[Saved data entries]
================

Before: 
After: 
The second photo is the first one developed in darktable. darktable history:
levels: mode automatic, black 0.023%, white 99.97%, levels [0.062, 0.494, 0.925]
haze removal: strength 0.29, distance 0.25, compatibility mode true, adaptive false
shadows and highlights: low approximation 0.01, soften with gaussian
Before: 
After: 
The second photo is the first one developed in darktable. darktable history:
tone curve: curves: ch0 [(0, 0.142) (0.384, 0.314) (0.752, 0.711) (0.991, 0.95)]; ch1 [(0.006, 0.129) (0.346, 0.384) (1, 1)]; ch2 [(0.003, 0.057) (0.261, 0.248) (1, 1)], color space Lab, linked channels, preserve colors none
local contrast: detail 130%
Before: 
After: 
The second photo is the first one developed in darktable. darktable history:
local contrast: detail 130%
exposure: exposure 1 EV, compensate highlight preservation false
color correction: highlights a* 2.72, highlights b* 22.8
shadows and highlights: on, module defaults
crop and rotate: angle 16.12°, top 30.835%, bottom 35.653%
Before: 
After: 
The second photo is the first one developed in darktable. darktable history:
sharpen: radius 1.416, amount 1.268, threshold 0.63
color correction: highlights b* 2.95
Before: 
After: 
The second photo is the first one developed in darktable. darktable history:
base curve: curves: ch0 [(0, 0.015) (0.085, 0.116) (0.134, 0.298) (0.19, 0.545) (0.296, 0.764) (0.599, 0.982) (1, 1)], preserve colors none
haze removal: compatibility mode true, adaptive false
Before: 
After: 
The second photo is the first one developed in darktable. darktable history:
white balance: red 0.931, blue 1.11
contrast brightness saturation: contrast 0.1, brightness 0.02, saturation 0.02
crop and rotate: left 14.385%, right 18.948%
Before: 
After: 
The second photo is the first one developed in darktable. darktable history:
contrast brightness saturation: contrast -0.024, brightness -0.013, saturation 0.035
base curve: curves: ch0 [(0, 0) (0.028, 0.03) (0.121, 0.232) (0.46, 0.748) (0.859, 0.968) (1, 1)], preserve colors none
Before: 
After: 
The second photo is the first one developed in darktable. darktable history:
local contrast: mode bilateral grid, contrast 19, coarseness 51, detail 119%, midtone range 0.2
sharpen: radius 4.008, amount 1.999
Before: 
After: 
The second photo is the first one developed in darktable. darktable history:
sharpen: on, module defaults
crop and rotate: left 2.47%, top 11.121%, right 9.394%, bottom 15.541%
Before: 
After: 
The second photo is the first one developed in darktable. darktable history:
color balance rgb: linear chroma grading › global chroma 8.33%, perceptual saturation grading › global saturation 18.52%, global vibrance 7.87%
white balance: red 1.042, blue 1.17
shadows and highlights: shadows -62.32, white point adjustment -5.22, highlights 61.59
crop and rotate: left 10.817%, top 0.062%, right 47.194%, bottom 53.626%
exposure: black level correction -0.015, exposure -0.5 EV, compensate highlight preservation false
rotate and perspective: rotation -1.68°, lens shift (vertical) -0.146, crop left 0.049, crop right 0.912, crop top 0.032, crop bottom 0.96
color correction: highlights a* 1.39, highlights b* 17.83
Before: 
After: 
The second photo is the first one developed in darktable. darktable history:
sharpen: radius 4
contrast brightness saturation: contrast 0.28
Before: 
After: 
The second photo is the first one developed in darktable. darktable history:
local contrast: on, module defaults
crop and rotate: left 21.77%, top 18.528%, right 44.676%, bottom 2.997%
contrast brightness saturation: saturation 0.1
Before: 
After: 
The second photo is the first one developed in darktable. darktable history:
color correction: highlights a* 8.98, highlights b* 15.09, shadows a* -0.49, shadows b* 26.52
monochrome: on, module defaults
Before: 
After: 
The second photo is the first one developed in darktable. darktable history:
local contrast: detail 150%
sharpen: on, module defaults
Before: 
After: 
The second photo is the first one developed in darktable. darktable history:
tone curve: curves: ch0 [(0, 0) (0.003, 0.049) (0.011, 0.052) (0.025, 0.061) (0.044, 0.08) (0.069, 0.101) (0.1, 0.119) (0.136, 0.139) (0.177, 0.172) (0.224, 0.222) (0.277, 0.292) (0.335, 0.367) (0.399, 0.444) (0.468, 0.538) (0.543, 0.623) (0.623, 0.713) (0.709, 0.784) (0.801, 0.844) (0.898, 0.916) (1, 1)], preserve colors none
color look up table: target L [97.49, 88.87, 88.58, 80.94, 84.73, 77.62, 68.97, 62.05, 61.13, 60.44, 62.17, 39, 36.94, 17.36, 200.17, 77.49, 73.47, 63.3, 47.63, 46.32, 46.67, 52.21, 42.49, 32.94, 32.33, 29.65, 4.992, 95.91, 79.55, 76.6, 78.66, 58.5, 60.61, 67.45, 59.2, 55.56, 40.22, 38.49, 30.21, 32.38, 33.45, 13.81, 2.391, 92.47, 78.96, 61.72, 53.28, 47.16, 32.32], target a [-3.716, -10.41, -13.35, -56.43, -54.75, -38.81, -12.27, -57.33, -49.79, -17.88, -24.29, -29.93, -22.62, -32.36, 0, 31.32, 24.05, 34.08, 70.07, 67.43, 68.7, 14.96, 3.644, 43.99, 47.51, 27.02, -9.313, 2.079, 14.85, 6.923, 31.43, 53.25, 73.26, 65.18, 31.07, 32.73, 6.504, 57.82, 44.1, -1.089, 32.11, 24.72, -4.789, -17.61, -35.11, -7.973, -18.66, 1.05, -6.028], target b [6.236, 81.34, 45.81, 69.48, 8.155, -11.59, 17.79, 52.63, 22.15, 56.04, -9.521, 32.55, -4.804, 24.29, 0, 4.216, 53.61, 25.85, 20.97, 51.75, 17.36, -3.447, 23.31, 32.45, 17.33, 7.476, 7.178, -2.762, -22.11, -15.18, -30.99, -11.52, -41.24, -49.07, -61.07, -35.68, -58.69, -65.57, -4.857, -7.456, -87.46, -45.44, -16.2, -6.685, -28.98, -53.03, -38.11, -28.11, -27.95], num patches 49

================

> _Direction_: Rewrite the whole listing above, switching every "developed" to "processed" and leaving everything else as it is.

> _Result_:
Before: 
After: 
The second photo is the first one processed in darktable. darktable history:
levels: mode automatic, black 0.023%, white 99.97%, levels [0.062, 0.494, 0.925]
haze removal: strength 0.29, distance 0.25, compatibility mode true, adaptive false
shadows and highlights: low approximation 0.01, soften with gaussian
Before: 
After: 
The second photo is the first one processed in darktable. darktable history:
tone curve: curves: ch0 [(0, 0.142) (0.384, 0.314) (0.752, 0.711) (0.991, 0.95)]; ch1 [(0.006, 0.129) (0.346, 0.384) (1, 1)]; ch2 [(0.003, 0.057) (0.261, 0.248) (1, 1)], color space Lab, linked channels, preserve colors none
local contrast: detail 130%
Before: 
After: 
The second photo is the first one processed in darktable. darktable history:
local contrast: detail 130%
exposure: exposure 1 EV, compensate highlight preservation false
color correction: highlights a* 2.72, highlights b* 22.8
shadows and highlights: on, module defaults
crop and rotate: angle 16.12°, top 30.835%, bottom 35.653%
Before: 
After: 
The second photo is the first one processed in darktable. darktable history:
sharpen: radius 1.416, amount 1.268, threshold 0.63
color correction: highlights b* 2.95
Before: 
After: 
The second photo is the first one processed in darktable. darktable history:
base curve: curves: ch0 [(0, 0.015) (0.085, 0.116) (0.134, 0.298) (0.19, 0.545) (0.296, 0.764) (0.599, 0.982) (1, 1)], preserve colors none
haze removal: compatibility mode true, adaptive false
Before: 
After: 
The second photo is the first one processed in darktable. darktable history:
white balance: red 0.931, blue 1.11
contrast brightness saturation: contrast 0.1, brightness 0.02, saturation 0.02
crop and rotate: left 14.385%, right 18.948%
Before: 
After: 
The second photo is the first one processed in darktable. darktable history:
contrast brightness saturation: contrast -0.024, brightness -0.013, saturation 0.035
base curve: curves: ch0 [(0, 0) (0.028, 0.03) (0.121, 0.232) (0.46, 0.748) (0.859, 0.968) (1, 1)], preserve colors none
Before: 
After: 
The second photo is the first one processed in darktable. darktable history:
local contrast: mode bilateral grid, contrast 19, coarseness 51, detail 119%, midtone range 0.2
sharpen: radius 4.008, amount 1.999
Before: 
After: 
The second photo is the first one processed in darktable. darktable history:
sharpen: on, module defaults
crop and rotate: left 2.47%, top 11.121%, right 9.394%, bottom 15.541%
Before: 
After: 
The second photo is the first one processed in darktable. darktable history:
color balance rgb: linear chroma grading › global chroma 8.33%, perceptual saturation grading › global saturation 18.52%, global vibrance 7.87%
white balance: red 1.042, blue 1.17
shadows and highlights: shadows -62.32, white point adjustment -5.22, highlights 61.59
crop and rotate: left 10.817%, top 0.062%, right 47.194%, bottom 53.626%
exposure: black level correction -0.015, exposure -0.5 EV, compensate highlight preservation false
rotate and perspective: rotation -1.68°, lens shift (vertical) -0.146, crop left 0.049, crop right 0.912, crop top 0.032, crop bottom 0.96
color correction: highlights a* 1.39, highlights b* 17.83
Before: 
After: 
The second photo is the first one processed in darktable. darktable history:
sharpen: radius 4
contrast brightness saturation: contrast 0.28
Before: 
After: 
The second photo is the first one processed in darktable. darktable history:
local contrast: on, module defaults
crop and rotate: left 21.77%, top 18.528%, right 44.676%, bottom 2.997%
contrast brightness saturation: saturation 0.1
Before: 
After: 
The second photo is the first one processed in darktable. darktable history:
color correction: highlights a* 8.98, highlights b* 15.09, shadows a* -0.49, shadows b* 26.52
monochrome: on, module defaults
Before: 
After: 
The second photo is the first one processed in darktable. darktable history:
local contrast: detail 150%
sharpen: on, module defaults
Before: 
After: 
The second photo is the first one processed in darktable. darktable history:
tone curve: curves: ch0 [(0, 0) (0.003, 0.049) (0.011, 0.052) (0.025, 0.061) (0.044, 0.08) (0.069, 0.101) (0.1, 0.119) (0.136, 0.139) (0.177, 0.172) (0.224, 0.222) (0.277, 0.292) (0.335, 0.367) (0.399, 0.444) (0.468, 0.538) (0.543, 0.623) (0.623, 0.713) (0.709, 0.784) (0.801, 0.844) (0.898, 0.916) (1, 1)], preserve colors none
color look up table: target L [97.49, 88.87, 88.58, 80.94, 84.73, 77.62, 68.97, 62.05, 61.13, 60.44, 62.17, 39, 36.94, 17.36, 200.17, 77.49, 73.47, 63.3, 47.63, 46.32, 46.67, 52.21, 42.49, 32.94, 32.33, 29.65, 4.992, 95.91, 79.55, 76.6, 78.66, 58.5, 60.61, 67.45, 59.2, 55.56, 40.22, 38.49, 30.21, 32.38, 33.45, 13.81, 2.391, 92.47, 78.96, 61.72, 53.28, 47.16, 32.32], target a [-3.716, -10.41, -13.35, -56.43, -54.75, -38.81, -12.27, -57.33, -49.79, -17.88, -24.29, -29.93, -22.62, -32.36, 0, 31.32, 24.05, 34.08, 70.07, 67.43, 68.7, 14.96, 3.644, 43.99, 47.51, 27.02, -9.313, 2.079, 14.85, 6.923, 31.43, 53.25, 73.26, 65.18, 31.07, 32.73, 6.504, 57.82, 44.1, -1.089, 32.11, 24.72, -4.789, -17.61, -35.11, -7.973, -18.66, 1.05, -6.028], target b [6.236, 81.34, 45.81, 69.48, 8.155, -11.59, 17.79, 52.63, 22.15, 56.04, -9.521, 32.55, -4.804, 24.29, 0, 4.216, 53.61, 25.85, 20.97, 51.75, 17.36, -3.447, 23.31, 32.45, 17.33, 7.476, 7.178, -2.762, -22.11, -15.18, -30.99, -11.52, -41.24, -49.07, -61.07, -35.68, -58.69, -65.57, -4.857, -7.456, -87.46, -45.44, -16.2, -6.685, -28.98, -53.03, -38.11, -28.11, -27.95], num patches 49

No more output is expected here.